Roland Emmerich, the director of White House Down, likes to repeat himself.
He has destroyed the planet by fire (2012) and ice (The Day After Tomorrow). He has destroyed New York by monster (Godzilla) and alien (Independence Day). And he has shown us revolutionary heroes from the past (The Patriot), and from the distant past (10,000 B.C.).
So it should come as no surprise that he’s recreating his most iconic image: the destruction of the White House. This time, however, the enemy comes not from outer space (Independence Day) but from America’s inner demons.
Capitol Hill police officer and would-be Secret Service agent John Cale (Channing Tatum) takes his precocious political addict daughter Emily (Joey King) on a tour of the White House. But today is no ordinary day at 1600 Pennsylvania Avenue.
President Jim Sawyer (Jamie Foxx) is returning from a whirlwind tour of the Middle East during which he singlehandedly negotiated peace with the Iranians and promised a withdrawal of all American troops from Arab lands. This plan will not only end terrorism but also somehow solve world hunger or something (forget it, he’s rolling).
But there are some who don’t want peace. Some who want children to starve. I think we all know who: "American companies who do business with the American military," as one character puts it. "They won’t be happy."
Indeed, they are so unhappy they enlist disgruntled Delta Force officers, white supremacists, higher ups in the Secret Service, and senior members of government to attack the White House and capture the president. The attack commences and the president’s protection is wiped out. Only John Cale can save him from certain death. But how will our hero also protect his daughter, now held hostage by the mad men?

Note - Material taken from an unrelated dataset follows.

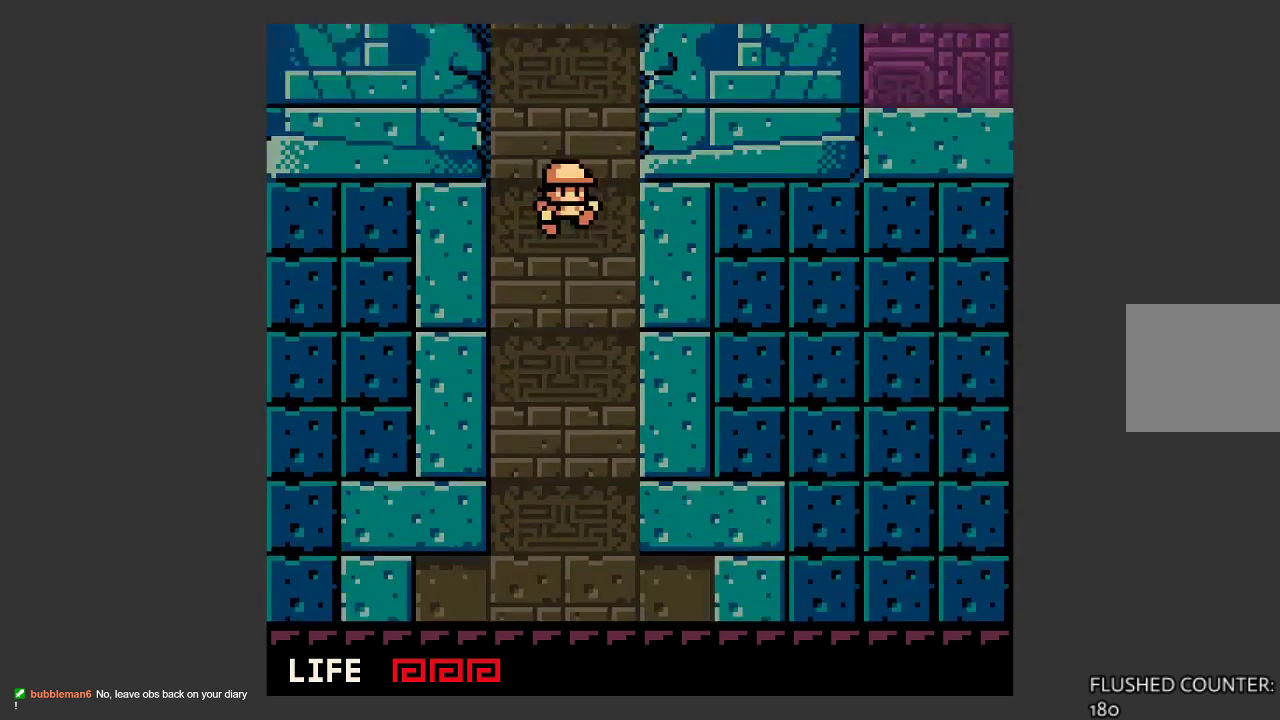
{"buttons": [], "left_stick": "center", "events": []}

The odd couple spend the film’s final 90 minutes playing hide-and-seek in the White House, punctuating every 10 minutes of hiding with scenes of brutal hand-to-hand violence, massive shootouts, and even a car chase on the White House lawn.

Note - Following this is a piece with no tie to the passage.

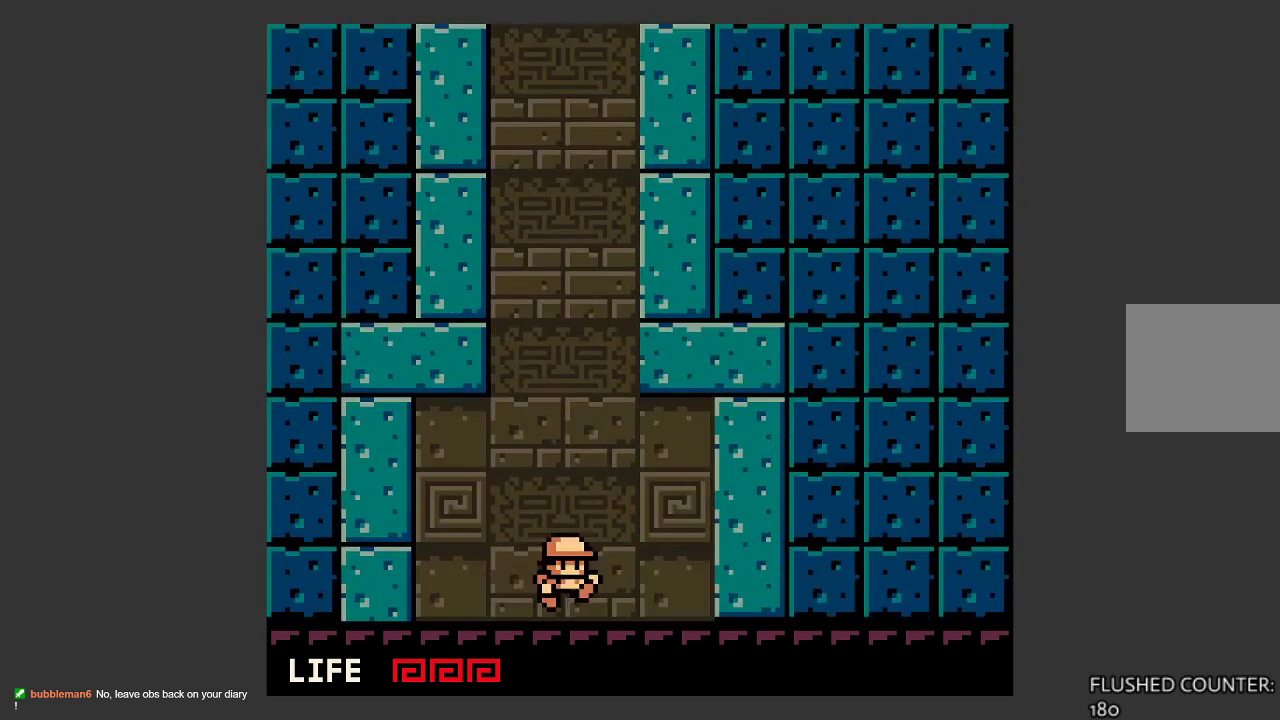
{"buttons": [], "left_stick": "center", "events": []}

Tatum and Foxx excel in their respective roles, bringing the right amount of levity to an otherwise absurd action picture. Similarly, the villains bring just the right mixture of intensity and insanity to their roles: Jason Clarke (The Great Gatsby, Zero Dark Thirty, and Lawless) continues his run of excellent supporting roles as a Delta Force vet with an ax to grind, while Jimmi Simpson (best known as Liam McPoyle on It’s Always Sunny in Philadelphia) injects just the right amount of comedic relief as a self-aggrandizing hacker.
White House Down’s politics are facile. The script reads as if it was written by a college freshman who just got his first taste of Zinn and Chomsky.

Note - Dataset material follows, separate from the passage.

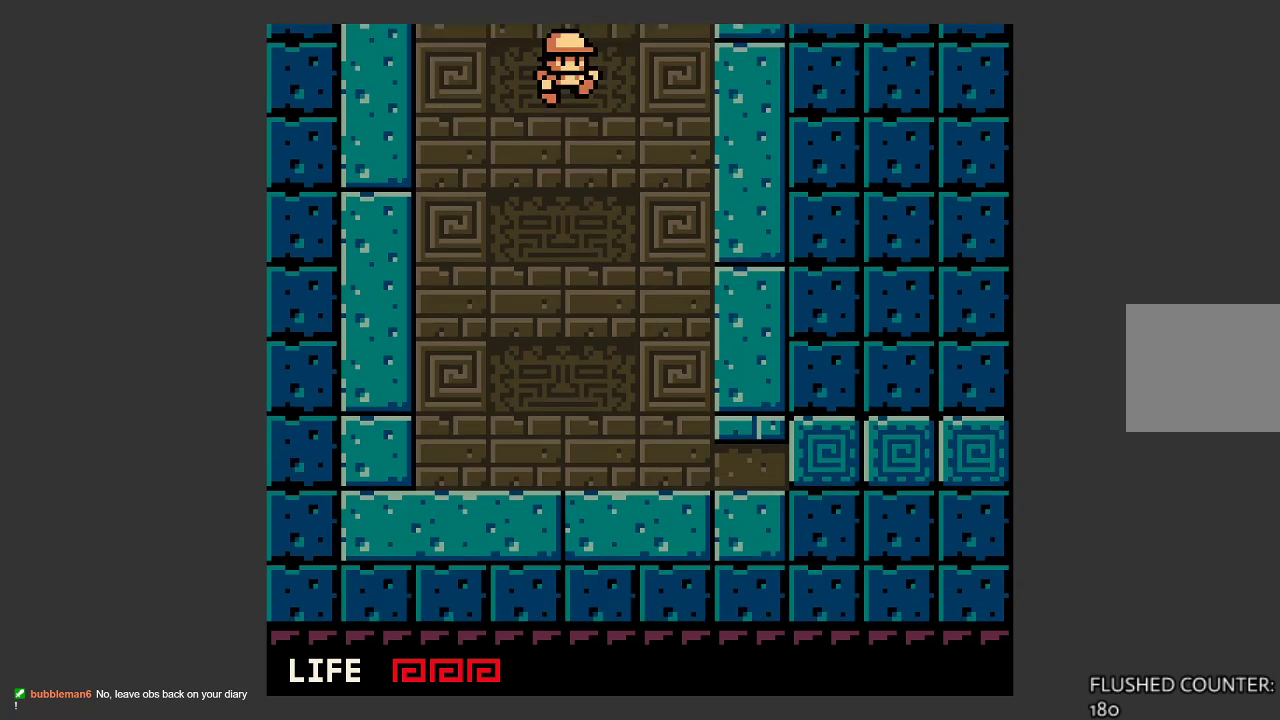
{"buttons": [], "left_stick": "right", "events": [[433, "left_stick", "right"]]}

When Cale asks who could possibly launch such an assault on the White House, Sawyer incredulously replies, "You ever heard of the military-industrial complex?"
The various geopolitical plots under consideration by the film’s villains—and the film’s heroes—are remarkably contradictory. But why let a little thing like logic get in the way when there are super serial points to be made?
If you can look past the gaping logical flaws and Emmerich’s childish politics, what remains is a modestly entertaining action-comedy, the sort of disposable fare summers are made for.